My youngest (and last..:)...) child will be 2 years old two days after my RNY surgery.  It has been two years that I have been morbidly obese (BMI is 43 now) and so I have had to "deal" with what I really look like for two years, but what's funny is that I still don't feel like an obese person inside.  I still think of myself as "a little heavy".  When I told my husband I was looking into gastric bypass surgery he told me that the doctor was going to laugh me out of the office because I definitely wasn't "heavy enough" for that type of surgery.  I guess he suffers from the denial of seeing me the way I was before my children, too.  When I finally stepped on the scale & showed him what I weigh, he was stunned (speechless, really!). 

 So, I say all of this to say that I think that I will be more of who I really am when I get back to my goal weight.  I have been in denial, I guess, while I was having babies in my 30s of how I really looked....and now I feel excited to get back to who I really am. I want to break out of this body that is holding me hostage & be me again. 

I am interested to see how my weight loss will affect me or if every pound will be one step closer to getting back to me.

Thanks for this post--it really helped me be serious & think through some of the psychological components of the big weight loss I am about to deal with & how I will make it through.

Micheala. 

 

  

Preop Weight 293/SW 289/CW 202.3/GW 165/LW158

Bob L.
on 2/20/09 5:52 am - Clarksville, TN
Micheala, I can relate I was a little husky growing up played football, ran track. Even early adulthood was OK went through the TN Law enforcement Academy.
Then late life and Diabetes came knocking the more insulin resistant I became the more organ damage happened and the weight and swelling ensued.
I felt big but until I saw some photo's I didn't realize how big. But I knew the surgery would be a means to getting healthy and it was, now for the last six months I've worked on maintaining.
Like you its hard to know how any of us will deal with the psychological aspect long term I guess that's why its referred to as a journey.
Thanks Bob

Pam E.
on 2/20/09 11:30 pm, edited 2/21/09 12:15 am - Hermitage, TN
You know I've made the comment to others, which I truly believe, I am still the exact same person I was when I was larger (personality wise).  Of course, I'm looking better and when I do exercise it is much easier.  My point of view is I want to use my WLS as a tool for a better me but I don't want weight to define me (whether larger or smaller).  Although I do like the cosmetic changes that have come along the weight loss I really did it to be proactive with my health.  I've never viewed myself as lesser.  Do I have issue with food, well yes.  Will I struggle with food probably the rest of my life, probably.  Will I be able to deal with the struggle with 5 pounds instead of 105 pounds -- I believe so.  I really look at my weight loss as a "do-over" and I've got to have faith I can make the right choice this go around (especially with the experience of what the out of control looks like). 

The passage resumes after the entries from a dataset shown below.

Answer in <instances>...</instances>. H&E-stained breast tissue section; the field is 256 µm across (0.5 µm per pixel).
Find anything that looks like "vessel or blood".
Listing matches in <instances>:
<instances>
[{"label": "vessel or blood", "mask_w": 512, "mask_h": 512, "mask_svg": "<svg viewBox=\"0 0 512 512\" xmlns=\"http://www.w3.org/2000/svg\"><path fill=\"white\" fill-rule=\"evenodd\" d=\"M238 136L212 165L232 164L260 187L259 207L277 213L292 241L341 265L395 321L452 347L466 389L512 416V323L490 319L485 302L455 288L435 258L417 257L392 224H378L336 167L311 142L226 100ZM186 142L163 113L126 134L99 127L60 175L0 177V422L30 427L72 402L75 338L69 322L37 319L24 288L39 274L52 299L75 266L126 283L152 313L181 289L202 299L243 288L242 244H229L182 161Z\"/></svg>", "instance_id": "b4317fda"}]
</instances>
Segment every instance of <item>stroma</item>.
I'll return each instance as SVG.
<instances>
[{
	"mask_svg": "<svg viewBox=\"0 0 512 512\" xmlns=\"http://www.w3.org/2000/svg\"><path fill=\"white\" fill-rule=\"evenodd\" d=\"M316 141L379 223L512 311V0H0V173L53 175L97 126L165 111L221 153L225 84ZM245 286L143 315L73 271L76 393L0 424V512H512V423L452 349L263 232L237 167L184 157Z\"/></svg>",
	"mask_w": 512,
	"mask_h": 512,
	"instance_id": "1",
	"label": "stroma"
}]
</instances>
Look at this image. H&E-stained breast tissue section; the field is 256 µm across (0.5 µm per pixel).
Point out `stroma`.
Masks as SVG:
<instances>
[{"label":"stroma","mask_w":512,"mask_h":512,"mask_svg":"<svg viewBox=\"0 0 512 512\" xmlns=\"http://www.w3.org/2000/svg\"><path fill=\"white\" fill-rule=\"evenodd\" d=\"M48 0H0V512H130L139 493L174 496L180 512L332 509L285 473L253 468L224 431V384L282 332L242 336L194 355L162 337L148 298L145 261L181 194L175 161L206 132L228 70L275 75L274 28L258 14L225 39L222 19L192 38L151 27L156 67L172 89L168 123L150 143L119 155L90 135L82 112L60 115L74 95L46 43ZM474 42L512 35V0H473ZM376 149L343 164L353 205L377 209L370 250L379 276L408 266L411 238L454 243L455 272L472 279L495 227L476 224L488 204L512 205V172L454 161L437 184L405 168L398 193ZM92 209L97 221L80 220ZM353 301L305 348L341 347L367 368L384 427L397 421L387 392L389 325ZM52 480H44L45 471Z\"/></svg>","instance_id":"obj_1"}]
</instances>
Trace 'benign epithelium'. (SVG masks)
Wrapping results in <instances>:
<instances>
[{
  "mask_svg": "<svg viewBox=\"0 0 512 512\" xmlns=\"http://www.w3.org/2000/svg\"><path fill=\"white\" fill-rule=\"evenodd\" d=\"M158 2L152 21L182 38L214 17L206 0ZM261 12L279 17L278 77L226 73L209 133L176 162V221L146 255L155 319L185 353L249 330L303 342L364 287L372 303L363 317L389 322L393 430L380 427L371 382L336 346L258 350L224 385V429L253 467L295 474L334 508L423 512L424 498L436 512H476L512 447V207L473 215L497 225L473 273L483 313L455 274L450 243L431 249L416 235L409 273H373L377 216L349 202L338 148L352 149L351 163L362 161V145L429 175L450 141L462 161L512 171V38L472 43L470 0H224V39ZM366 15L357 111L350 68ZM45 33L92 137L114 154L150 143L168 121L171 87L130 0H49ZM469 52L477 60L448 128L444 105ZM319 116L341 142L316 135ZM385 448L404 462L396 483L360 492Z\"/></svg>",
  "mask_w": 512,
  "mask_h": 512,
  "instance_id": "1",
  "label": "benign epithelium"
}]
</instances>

Again, how I view myself --- the same as before, just better. Allow yourself the gift of being "good-enough". 

 

Bob L.
on 2/20/09 11:57 pm - Clarksville, TN
Pam I think being true to ourselves and keeping realistic expectations of what this tool can do is important. While it can change how others perceive you it's not a magic wand that will fix every social, emotional and financial aspect of your life. Thanks Bob

Pam E.
on 2/21/09 12:17 am - Hermitage, TN
Exactly. 

While WLS has been a wonderful tool for one aspect in my life -- it's simply not that powerful.  I put my trust/faith in another source for those areas I can't control.